A Novelist Comes Home to Bury Her Words, and Brings Them Back to Life


The best stories live within us long after the final word; characters and places continue beyond the lines on a page. Yet the image of all the unfinished, unsatisfying, impossible stories we leave in our wakes haunts the writer as well as the reader. And with more than 20 books published across a three-decade career, no one may be haunted more than Julia Alvarez.

The hero of Alvarez’s seventh novel, Alma Cruz, is a writer from the Dominican Republic who has come to the United States and created a literary life, beginning with critically acclaimed books about the motherland and evolving into a chronicler of life in the U.S.A. (Longtime readers of Alvarez’s work will recognize her own trajectory, from her early classics like “How the García Girls Lost Their Accents” and “In the Time of the Butterflies” through poetry, memoir, children’s books and more.)

The famous author has always wrestled shadow and sunlight, laughter and agony, into tales that sometimes felt like ghost stories. Readers knew to seek the truths behind the narrative — to find sorrow in the funniest scenes, or the unexpected outburst of joy in a somber one. Of course, I am speaking about Alma Cruz. (But also, Julia Alvarez.)

One day, Alma decides she has had enough with the fame game, the big career and its ups and downs. She comes to a lovely conclusion: It is time to return to the homeland she fled, and she will take all the drafts of her unfinished or unpublished books and lay them to rest there, giving each a proper burial. She buys a plot of land and begins to build a graveyard.
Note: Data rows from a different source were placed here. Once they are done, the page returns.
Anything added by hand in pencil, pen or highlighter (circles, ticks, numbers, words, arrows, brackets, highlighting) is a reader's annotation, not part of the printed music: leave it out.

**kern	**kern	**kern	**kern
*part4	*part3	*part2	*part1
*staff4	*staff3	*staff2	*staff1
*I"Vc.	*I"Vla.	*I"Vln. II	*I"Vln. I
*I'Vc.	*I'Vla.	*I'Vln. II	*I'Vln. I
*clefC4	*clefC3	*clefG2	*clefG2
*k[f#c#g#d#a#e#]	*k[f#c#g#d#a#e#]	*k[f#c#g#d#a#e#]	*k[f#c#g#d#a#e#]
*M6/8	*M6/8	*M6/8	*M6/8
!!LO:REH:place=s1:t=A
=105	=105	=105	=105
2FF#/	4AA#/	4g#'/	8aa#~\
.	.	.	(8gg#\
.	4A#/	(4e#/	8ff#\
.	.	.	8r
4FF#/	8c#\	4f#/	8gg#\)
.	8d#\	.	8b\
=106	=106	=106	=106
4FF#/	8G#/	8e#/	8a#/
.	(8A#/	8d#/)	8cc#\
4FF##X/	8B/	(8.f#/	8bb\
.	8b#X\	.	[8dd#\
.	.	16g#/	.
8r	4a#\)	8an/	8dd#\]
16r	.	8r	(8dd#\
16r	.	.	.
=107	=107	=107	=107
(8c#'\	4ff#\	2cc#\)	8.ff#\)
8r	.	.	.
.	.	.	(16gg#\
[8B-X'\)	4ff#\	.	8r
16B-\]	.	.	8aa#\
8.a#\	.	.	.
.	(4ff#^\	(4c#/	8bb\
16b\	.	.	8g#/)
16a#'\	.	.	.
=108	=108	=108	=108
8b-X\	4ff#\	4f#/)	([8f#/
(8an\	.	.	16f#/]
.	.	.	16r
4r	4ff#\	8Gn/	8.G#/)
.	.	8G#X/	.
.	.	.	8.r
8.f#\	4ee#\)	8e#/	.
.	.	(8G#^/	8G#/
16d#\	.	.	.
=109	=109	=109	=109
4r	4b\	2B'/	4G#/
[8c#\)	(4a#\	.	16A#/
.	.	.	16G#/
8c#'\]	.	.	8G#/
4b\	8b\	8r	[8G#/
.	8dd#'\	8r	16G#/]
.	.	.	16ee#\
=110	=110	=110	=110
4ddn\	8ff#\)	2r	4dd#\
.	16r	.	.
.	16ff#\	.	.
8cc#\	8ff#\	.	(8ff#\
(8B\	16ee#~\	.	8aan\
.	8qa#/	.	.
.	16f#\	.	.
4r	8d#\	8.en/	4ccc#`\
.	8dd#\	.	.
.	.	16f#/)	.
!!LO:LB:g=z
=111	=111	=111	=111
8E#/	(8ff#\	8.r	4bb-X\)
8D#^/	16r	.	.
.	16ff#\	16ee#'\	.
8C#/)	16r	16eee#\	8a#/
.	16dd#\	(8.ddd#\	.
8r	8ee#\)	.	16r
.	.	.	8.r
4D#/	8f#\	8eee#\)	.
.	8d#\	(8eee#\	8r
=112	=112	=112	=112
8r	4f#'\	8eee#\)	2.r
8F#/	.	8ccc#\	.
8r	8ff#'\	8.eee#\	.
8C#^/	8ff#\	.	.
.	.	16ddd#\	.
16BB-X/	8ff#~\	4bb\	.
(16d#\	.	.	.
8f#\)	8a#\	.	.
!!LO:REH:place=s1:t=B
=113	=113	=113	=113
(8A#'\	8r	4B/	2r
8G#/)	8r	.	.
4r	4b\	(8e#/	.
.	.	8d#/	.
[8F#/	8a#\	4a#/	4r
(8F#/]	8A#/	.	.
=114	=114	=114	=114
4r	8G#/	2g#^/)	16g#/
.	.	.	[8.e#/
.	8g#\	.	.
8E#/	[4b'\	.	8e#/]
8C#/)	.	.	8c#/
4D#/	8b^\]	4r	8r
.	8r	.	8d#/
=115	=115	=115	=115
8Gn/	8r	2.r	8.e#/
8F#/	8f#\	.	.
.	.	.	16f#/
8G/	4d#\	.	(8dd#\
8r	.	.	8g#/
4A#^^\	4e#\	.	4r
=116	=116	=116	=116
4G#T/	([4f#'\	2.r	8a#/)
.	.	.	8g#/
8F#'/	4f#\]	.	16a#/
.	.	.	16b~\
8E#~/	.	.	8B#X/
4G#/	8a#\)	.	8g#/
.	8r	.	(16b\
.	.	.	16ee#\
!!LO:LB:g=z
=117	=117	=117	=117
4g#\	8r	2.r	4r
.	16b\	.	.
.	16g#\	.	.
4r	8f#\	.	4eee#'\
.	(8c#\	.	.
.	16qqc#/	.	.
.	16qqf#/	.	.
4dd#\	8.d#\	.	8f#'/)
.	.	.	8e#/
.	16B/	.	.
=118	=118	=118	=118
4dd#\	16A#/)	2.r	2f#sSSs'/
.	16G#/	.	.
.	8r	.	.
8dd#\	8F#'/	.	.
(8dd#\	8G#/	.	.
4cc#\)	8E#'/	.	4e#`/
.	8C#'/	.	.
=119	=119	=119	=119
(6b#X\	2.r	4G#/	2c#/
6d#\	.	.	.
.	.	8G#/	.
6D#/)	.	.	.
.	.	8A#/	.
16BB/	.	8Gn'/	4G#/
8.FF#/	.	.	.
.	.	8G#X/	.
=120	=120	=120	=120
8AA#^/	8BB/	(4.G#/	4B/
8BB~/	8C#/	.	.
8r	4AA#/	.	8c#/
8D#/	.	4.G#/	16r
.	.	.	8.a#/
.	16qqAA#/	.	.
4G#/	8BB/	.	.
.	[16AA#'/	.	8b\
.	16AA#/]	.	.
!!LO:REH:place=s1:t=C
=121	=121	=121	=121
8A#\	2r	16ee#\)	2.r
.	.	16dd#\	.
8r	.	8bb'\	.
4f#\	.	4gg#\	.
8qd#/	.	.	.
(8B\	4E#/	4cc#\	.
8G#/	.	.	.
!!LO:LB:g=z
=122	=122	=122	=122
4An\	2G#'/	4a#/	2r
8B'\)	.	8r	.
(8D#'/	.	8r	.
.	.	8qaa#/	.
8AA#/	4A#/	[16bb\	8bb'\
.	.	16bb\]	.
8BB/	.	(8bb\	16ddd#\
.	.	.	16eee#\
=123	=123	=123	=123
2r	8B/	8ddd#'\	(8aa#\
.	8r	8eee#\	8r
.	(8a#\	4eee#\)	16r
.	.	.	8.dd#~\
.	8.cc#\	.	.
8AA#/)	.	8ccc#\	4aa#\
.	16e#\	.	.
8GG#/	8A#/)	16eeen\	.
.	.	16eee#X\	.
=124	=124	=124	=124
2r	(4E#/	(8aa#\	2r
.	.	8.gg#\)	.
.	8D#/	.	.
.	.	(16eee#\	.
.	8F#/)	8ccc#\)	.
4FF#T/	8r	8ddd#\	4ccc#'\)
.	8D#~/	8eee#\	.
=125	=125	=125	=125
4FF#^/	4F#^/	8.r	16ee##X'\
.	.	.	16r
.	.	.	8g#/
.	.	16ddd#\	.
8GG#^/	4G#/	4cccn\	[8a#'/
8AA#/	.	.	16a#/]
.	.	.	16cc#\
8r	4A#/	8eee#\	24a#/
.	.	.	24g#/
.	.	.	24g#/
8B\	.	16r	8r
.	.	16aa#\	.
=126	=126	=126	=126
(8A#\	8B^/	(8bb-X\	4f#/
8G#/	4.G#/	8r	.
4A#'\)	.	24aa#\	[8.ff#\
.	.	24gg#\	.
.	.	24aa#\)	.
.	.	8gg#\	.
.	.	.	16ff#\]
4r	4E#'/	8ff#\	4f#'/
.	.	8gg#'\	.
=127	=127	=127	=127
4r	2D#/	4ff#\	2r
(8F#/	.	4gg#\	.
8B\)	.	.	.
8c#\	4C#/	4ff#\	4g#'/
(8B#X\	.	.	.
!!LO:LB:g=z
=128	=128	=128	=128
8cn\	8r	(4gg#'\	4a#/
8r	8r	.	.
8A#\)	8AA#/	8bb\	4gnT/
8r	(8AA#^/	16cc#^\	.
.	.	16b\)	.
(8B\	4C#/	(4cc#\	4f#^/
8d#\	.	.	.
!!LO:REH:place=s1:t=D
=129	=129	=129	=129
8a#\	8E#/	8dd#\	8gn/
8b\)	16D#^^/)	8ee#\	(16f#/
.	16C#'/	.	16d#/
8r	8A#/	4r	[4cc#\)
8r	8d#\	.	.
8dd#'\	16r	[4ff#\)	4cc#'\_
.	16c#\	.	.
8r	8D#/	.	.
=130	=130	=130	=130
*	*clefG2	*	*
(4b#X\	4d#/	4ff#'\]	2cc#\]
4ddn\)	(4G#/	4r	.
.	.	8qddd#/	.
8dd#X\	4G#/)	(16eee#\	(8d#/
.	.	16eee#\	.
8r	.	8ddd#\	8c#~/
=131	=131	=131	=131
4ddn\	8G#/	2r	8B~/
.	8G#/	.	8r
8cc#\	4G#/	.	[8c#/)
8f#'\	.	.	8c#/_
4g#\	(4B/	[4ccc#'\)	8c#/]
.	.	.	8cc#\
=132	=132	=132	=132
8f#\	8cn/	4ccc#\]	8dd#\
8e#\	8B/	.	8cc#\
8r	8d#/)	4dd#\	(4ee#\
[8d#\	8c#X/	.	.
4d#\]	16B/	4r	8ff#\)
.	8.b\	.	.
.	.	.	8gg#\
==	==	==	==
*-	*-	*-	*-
The locals become a fantastic choir of curious, suspicious, baffled neighbors: One rumor has it that “the place will be a resort, which would provide employment for maids, gardeners, waiters, cooks, watchmen”; another imagines “a grand house, complete with a swimming pool, a tennis court, a mini putting green.” Still another posits, “A baseball academy would be a dream come true for the tigueritos roaming the streets. Keep them out of trouble.” But when they realize Alma is building a graveyard, the outburst is comedic: a cemetery! Fear of zombies immediately clashes with the fear of homeless people defecating in mausoleums — and what kinds of jobs, by the way, are there in a boneyard? They have more reckoning to do when they realize Alma intends to put her stories in the ground, literally.